• TEXTO FORNECIDO:
━━━━━━━━

Gente líquida em águas de mariana

Foi uma longa viagem a de voltar para casa esta noite. Eu vinha de barco, mesmo estando a bordo dum ônibus Marex Arsenal. Vinha de barco.
E nesta longa viagem eu olhava pela janela do ônibus (que era barco) e não via os carros, não via os prédios, não via a rua. Durante quarenta e alguns minutos eu ali, dentro do ônibus, sentada.
Imóvel e Surda na aparência. Dançando e cantando na consciência.
É que por dentro eu tinha um grito, dois suspiros e um sorriso. Nem sei dizer se isto foi uma embriaguez ou se estava mesmo atuada, mas posso afirmar aqui para todos que fui tomada por alguma espécie de tranze quando fui ao teatro Cláudio Barradas assistir ao espetáculo “Águas de Mariana” do Grupo Experimental de Teatro GeMtE, e quero com esta escrita compartilhar minha alegria e propor que vocês troquem de coração comigo, assim como propôs uma das atrizes ao público durante o espetáculo, afirmando que nossos corações todos pulsam iguais e no som do toque do tambor na mina, como pulsa o coração da cabôca Mariana. Durante o espetáculo, as atrizes desmontam repentinamente e dirigem-se ao público para relatar experiência pessoais, falar sobre a pesquisa, ou oferecer um aluá, e em seguida voltam como se nada tivesse acontecido.
No desenho de cena há um enquadramento verticalizado, muito comum na configuração dos terreiros, que dispõe tambor e abatazeiro ao fundo, e o público acomodado nas laterais, direita e esquerda, para que ao centro, bailem os deuses e as deusas. Nesta montagem também há um apelo multisensorial com odores e sabores peculiares a umbanda, mas entra neste jogo também o recurso audiovisual que contribui para a socialização das falas de pais e mães de santo a respeito da fabulosa entidade. Tudo muito bem resolvido cenicamente, exceto a luz, esta um pouco problemática em relação ao desenho de cena, pois unifica demasiadamente os planos, vê-se o tudo e o nada deixando a leitura visual direta e didática demais, achei que não deu muito o clima da encantaria que é sempre muito misteriosa.
O trabalho de corpo das “Marianas” é digno da cabôca: Fluência firme, extensão e tonicidade bem marcada com uma alternância entre os níveis posturais em plano alto a médio, raramente usam o plano baixo (levitação incomum na dramaturgia contemporânea). E como se não bastasse, duplicam a figura da entidade que antes era princesa, depois de encantada é arara e marinheira. Nem viva nem morta, paira entre o céu das matas e a imensidão do mar e de vez em quando entra num corpo de alguém para ter a vivência terrena da ritualística amazônida.
Nesta multiplicação vertiginosa de duplos artaudianos, as duas atrizes interpretam a mesma personagem dialogando entre suas faces profanas uma metáfora de mãe que sacraliza a figura da mulher brasileira com autêntica poeticidade cabocla, e muito distante daquela visão de mãe da santa Maria sempre no céu, que segundo as vozes cristãs emprenhou sem sexo, entregou toda a vida ao próprio filho e sofreu muito por vê-lo sendo crucificado, e depois disso? Eu não sei responder o que aconteceu, sei que ela virou santa e foi pro céu, e olha para baixo com o olhar sempre piedoso a seus filhos.

━━━━━━━━

• DADOS COLETADOS:
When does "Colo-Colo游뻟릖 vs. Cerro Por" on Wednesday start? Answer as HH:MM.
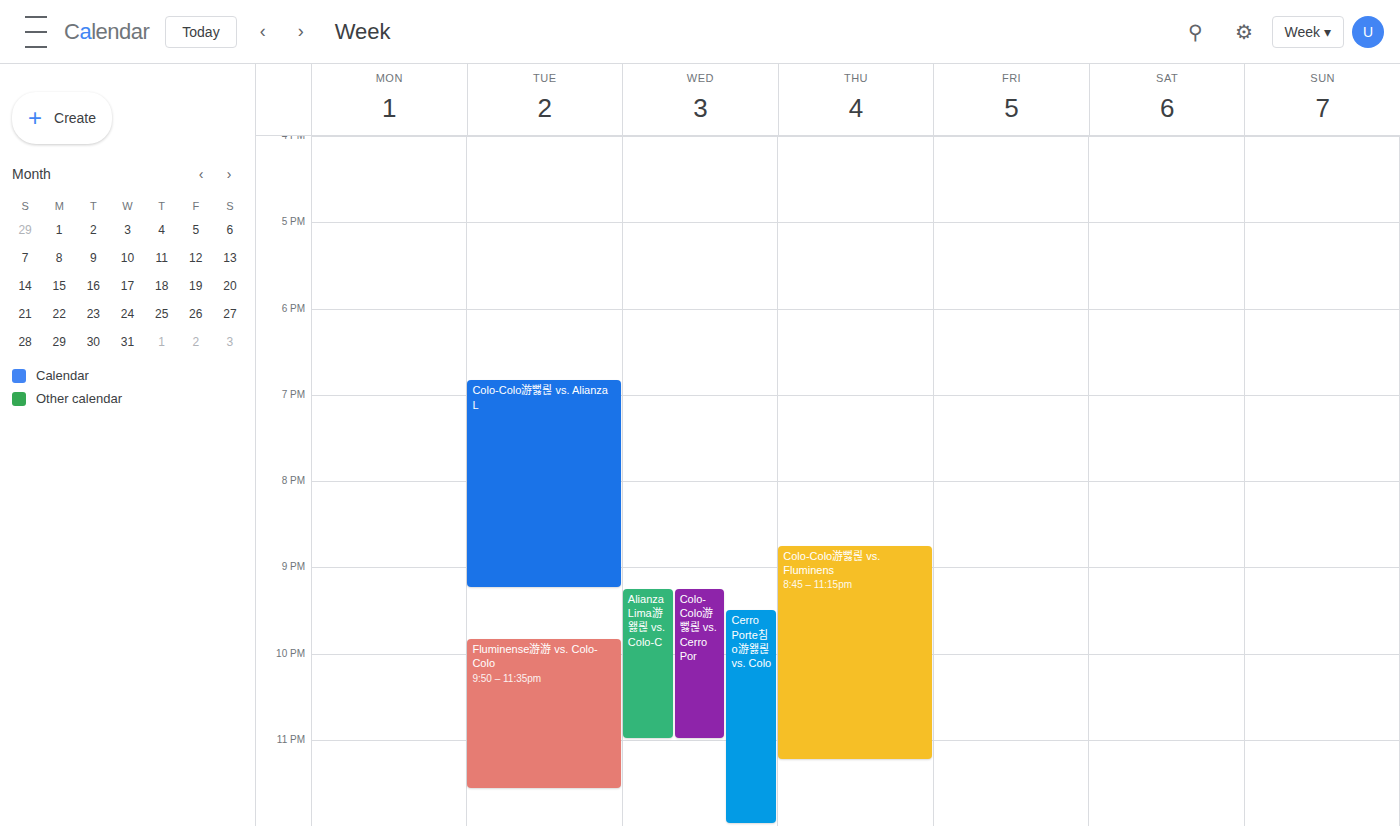
21:15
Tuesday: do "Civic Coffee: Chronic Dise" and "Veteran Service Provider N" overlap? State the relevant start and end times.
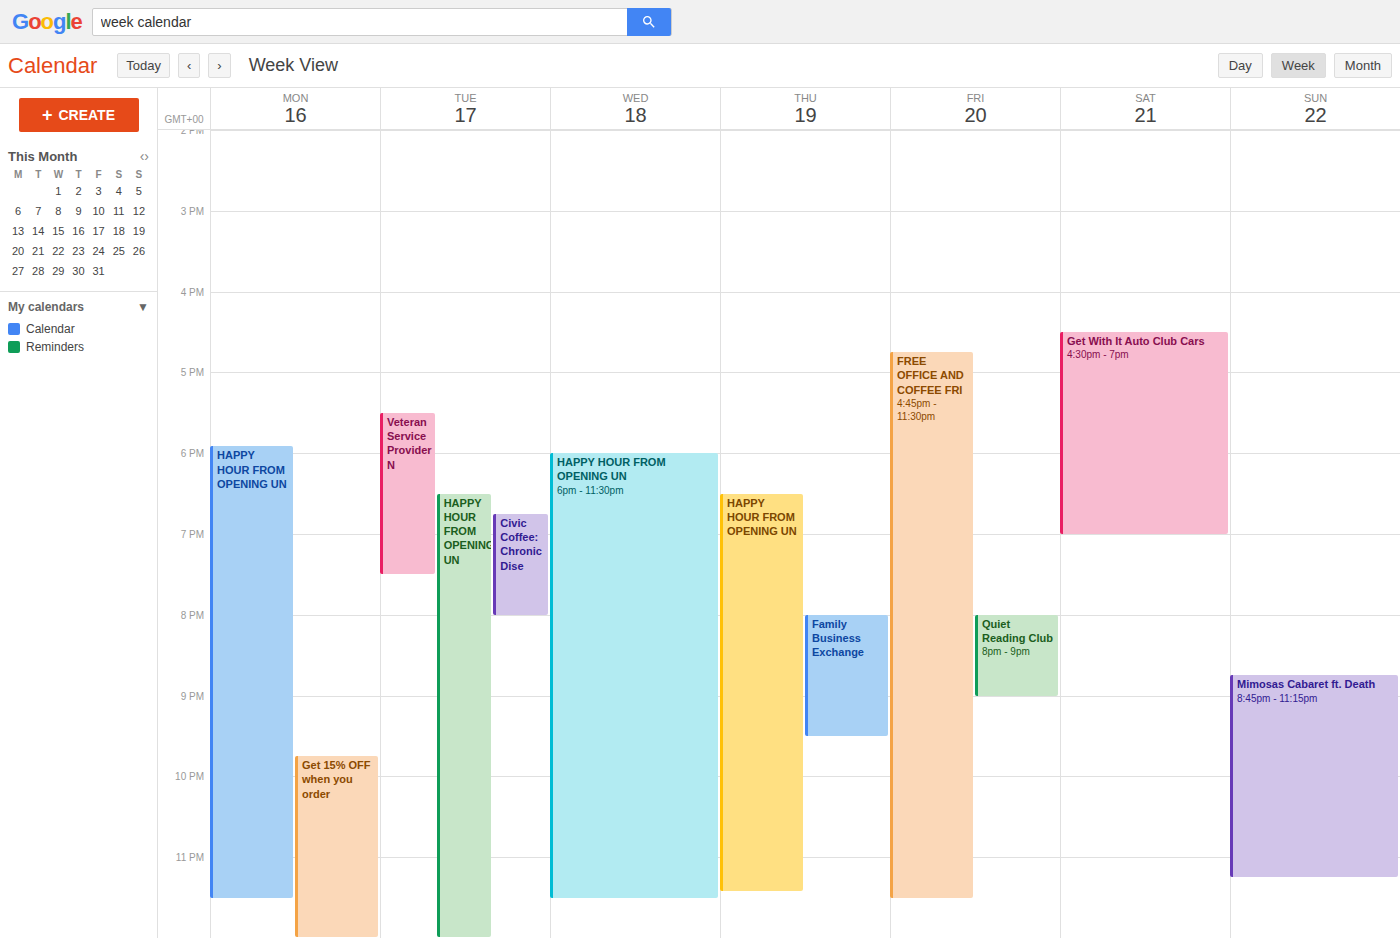
"Civic Coffee: Chronic Dise" starts at 6:45 PM, before "Veteran Service Provider N" ends at 7:30 PM -- they overlap.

━━━━━━━━

• EXERCÍCIOS:
1. Segundo o texto sobre o espetáculo Águas de Mariana, o que as atrizes fazem quando se dirigem ao público? Liste todas as ações mencionadas.
2. Em que teatro foi assistido o espetáculo, de acordo com o texto sobre Águas de Mariana?
3. Retome o texto sobre o espetáculo Águas de Mariana a partir do ponto em que ele termina.
As linhas não têm relação com o texto sobre o espetáculo Águas de Mariana.

• RESPOSTAS:
1. Relatar experiências pessoais; falar sobre a pesquisa; oferecer um aluá.

2. No teatro Cláudio Barradas.

3.
Em mariana, há uma mãe que desce a terra para cuidar de seus filhos, olha-os nos olhos, sorri, dança, canta sua postura é sensual, elegante, vaidosa, alegre e austera constantemente se afirmando na dignidade feminina absoluta e inabalável ela é marinheira, segura o leme e não deixa o barco virar!
Tão encantada quanto tantas mulheres que conhecemos no nosso dia a dia, ela cura e aconselha nossa gente sempre tão carente e abandonada, talvez isso faça de Mariana uma das entidades mais cultuada nos terreiros. Em cena, as atrizes mostram a mariana curandeira que é uma arara cantadeira, deixando a gente chegar perto dos segredos da mata, ouvindo pássaros, catando folhas e voando com os pés no chão. A outra, é a marinheira revoltosa, que viveu horrores da guerra e devastação de seu povo, enfrenta as marés, as tempestades e tem o poder de guiar vislumbrando sempre os horizontes.
“Águas de Mariana” me fez pensar no quanto é importante que a gente se reconheça na cultura popular através da arte, e no quanto ainda precisamos trabalhar muito para vencer as barreiras do preconceito amazônico, e que bom que tem gente poetizando nos cultos afro amazônicos e revigorando nosso precioso conhecimento herdado de gerações outras sem medo, sem amarras, sem sensuralismo disfarçado, diante de um mundo de estereótipos e artificialidades dos grandes veículos, com a face desnuda dos véus da mediocridade capitalista, e sim como a vontade e a força de nos afirmar cultural e socialmente com as bênçãos da cabôca Mariana.

Espetáculo “Águas de Mariana”
Realização do Grupo Experimental de Teatro GeMtE
Hoje às 20 horas no teatro Cláudio Barradas – Quem vai de branco paga meia entrada.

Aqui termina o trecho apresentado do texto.